Assigned task >>
Lines that include the word "stop" should be copied from the listing that follows.

Given data >>
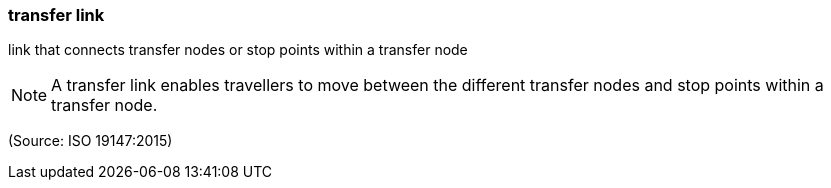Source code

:=== transfer link

link that connects transfer nodes or stop points within a transfer node

NOTE: A transfer link enables travellers to move between the different transfer nodes and stop points within a transfer node.

(Source: ISO 19147:2015)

Answer section >>
link that connects transfer nodes or stop points within a transfer node
NOTE: A transfer link enables travellers to move between the different transfer nodes and stop points within a transfer node.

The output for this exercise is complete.